My journey to becoming a professional figure competitor was as equally challenging emotionally as it was physically. I experienced the thrill of victory, the agony of defeat, and everything in between. If I had to do it all again, I would. Not only was every moment worth it, I am all the better for it.
Whether your goal is to train for a bodybuilding competition, attend your high school reunion, compete in a racquetball tournament, or fulfill your life dream of hiking Machu Picchu, you are going to experience emotional highs and lows. A lot of people do not realize all that it takes to accomplish a major goal. For instance, people saw me on stage competing but never thought about the hours, days, and months of sacrifice it took for me to step on stage. The process was not always fun or exciting but my love to meet my goals propelled me on days I wanted to give up. You too can overcome the many obstacles that you will face striving to achieve your goals. I hope my transparency and story provides you with insight and encouragement to keep pushing when you feel you want to give up.
Most people assume I have always been into fitness, but I have not. However, I have always been an athlete. Growing up, my best friend was male, and I was the only female my age in the neighborhood. Therefore, I spent much of my time playing sports with the boys. I never touched weights until my college roommate taught me how to lift. But it was not until 2005 that my passion for ‘fitness’ sparked.
I saw my first bodybuilding show in April 2004; I was there to support a friend. While there, I had an opportunity to see some of the women competing in figure. At that moment, I thought to myself, ‘I can do this.’ A sport I had never heard of amazed me because growing up, I was the kid that wanted to do everything. To me, this was a sport I had not tried, let alone conquered. When I set my mind to something, it is all about conquering that goal. At that time, it was all about conquering being on stage, like the women I saw. I wanted to see if I could transform my physique to new levels. In 2005, I decided to give the sport a try. The following year, I won my professional card and then competed at the professional level until September of 2018. Back in 2005, I never imagined I would fall in love with the sport, but I did, and the rest is now history.
Despite being highly driven, it can be quite challenging – even for me, to ignore instant gratification and focus on long-term results. Those who know me well know I love ice cream, cookies, pies, pizza, and Mexican food. I indulged and took part in the “good life,” but my overall goal was to eat clean 90% of the time during my off-season. I knew if I stuck with this, I would maintain my overall physique until it was time for me to begin training for my next competition. To be a top performer, your long-term goals must outweigh your short-term desires.

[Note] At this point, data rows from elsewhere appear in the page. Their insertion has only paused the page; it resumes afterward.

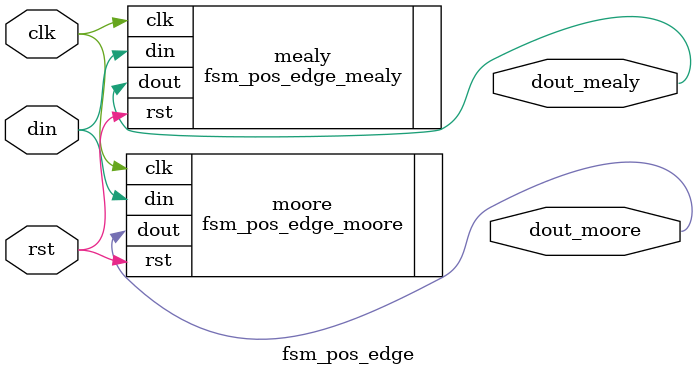
<source format=v>
`timescale 1ns/1ns 
module fsm_pos_edge(/*AUTOARG*/
   // Outputs
   dout_mealy, dout_moore,
   // Inputs
   clk, rst, din
   );
   input clk;
   input rst;
   input din;
   output dout_mealy;
   output dout_moore;
   
   /*AUTOREG*/ 
   /*AUTOWIRE*/ 
   // Beginning of automatic wires (for undeclared instantiated-module outputs)
   wire			dout_moore;			// From moore of fsm_pos_edge_moore.v, ...
   wire			dout_mealy;			// From moore of fsm_pos_edge_mealy.v, ...
   // End of automatics
   
   fsm_pos_edge_moore moore (/*AUTOINST*/
			     // Outputs
			     .dout		(dout_moore),
			     // Inputs
			     .clk		(clk),
			     .rst		(rst),
			     .din		(din)); 
   fsm_pos_edge_mealy mealy (/*AUTOINST*/
			     // Outputs
			     .dout		(dout_mealy),
			     // Inputs
			     .clk		(clk),
			     .rst		(rst),
			     .din		(din));
 
endmodule 
// Local Variables: 
// verilog-library-directories:("~/Projects/FPGA_Projects/iVerilog/design/*") 
// End:

</source>
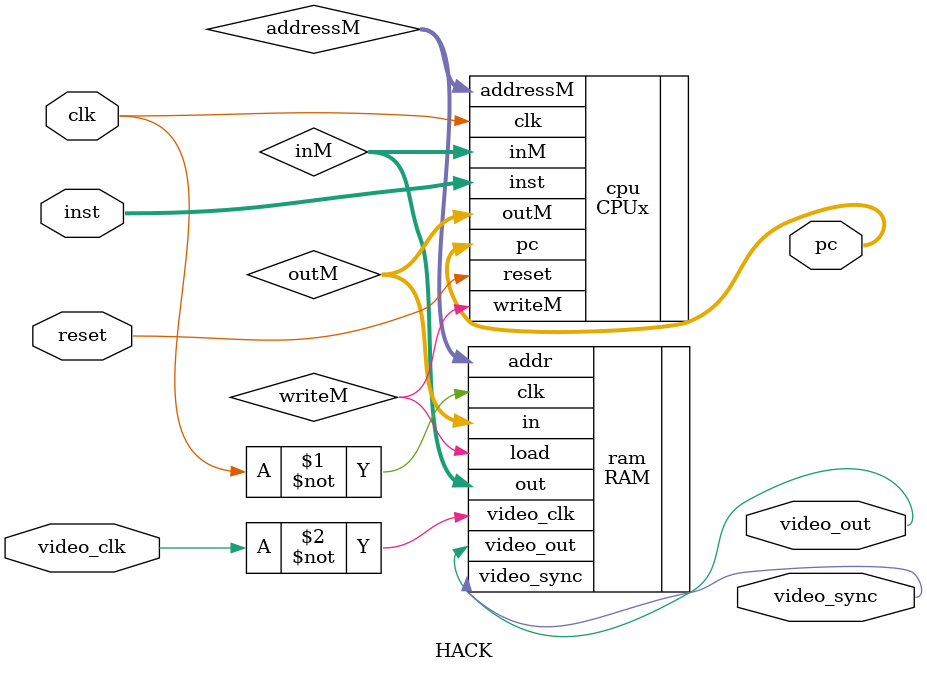
<source format=v>
`default_nettype none

module HACK(
  output wire[14:0] pc,
  output wire video_out,
  output wire video_sync,
  input wire clk,
  input wire video_clk,
  input wire reset,
  input wire[15:0] inst);

  wire[15:0] inM;
  wire[15:0] outM;
  wire[14:0] addressM;
  wire writeM;

  RAM ram(.out(inM),
          .video_out(video_out),
          .video_sync(video_sync),
          .clk(~clk),
          .video_clk(~video_clk),
          .load(writeM),
          .addr(addressM[14:0]),
          .in(outM));

  CPUx  cpu(.outM(outM),
            .addressM(addressM),
            .writeM(writeM),
            .pc(pc),
            .clk(clk),
            .inM(inM),
            .inst(inst),
            .reset(reset));
endmodule

</source>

Like many people, I struggled with balancing everything in life and having a good off-season. On many occasions I was not able to make it to the gym more than a few times a week. What kept me going was:
- 1. Knowing that I am and must be a walking talking billboard for clients;
- 2. Listening to my body. When I am fatigued, I rest (aiming for 7-8 hours a day);
- 3. Exercising early in the morning before my day gets started; and,
- 4. Utilizing a season training model like the one I teach my clients.
Your body cannot stay in a high-intense training mode year-round. I trained according to my goals. My regimen when in-season for competing was completely different from when I was more relaxed in the off-season.
Human nature leads us to be our own worst critics. This can quickly foster self-doubt, especially when success does not come immediately. In my first show, I did not even come close to placing. My horrible placement caused me to train fervently during my entire off-season the following year. All my arduous work and sacrifice paid off; I won my professional card during my second show. However, I learned that pro-level competing was a monster all on its own. Between 2006 and 2009, I never placed in a show. I endured four long years of disappointments and setbacks. I began to question whether I could compete at that level. Despite my moments of self-doubt, I pushed forward. Finally, in 2010, I began placing.
As with any setback in life you must be resilient. That is what drove me to keep going year after year. At the end of the day, I was able to accomplish my goals, and retire with content. As Gandhi said, “Glory lies in the attempt to achieve one’s goal and not in attaining it.” Both peaks and valleys filled my journey. Overcoming those valleys brought me the most joy.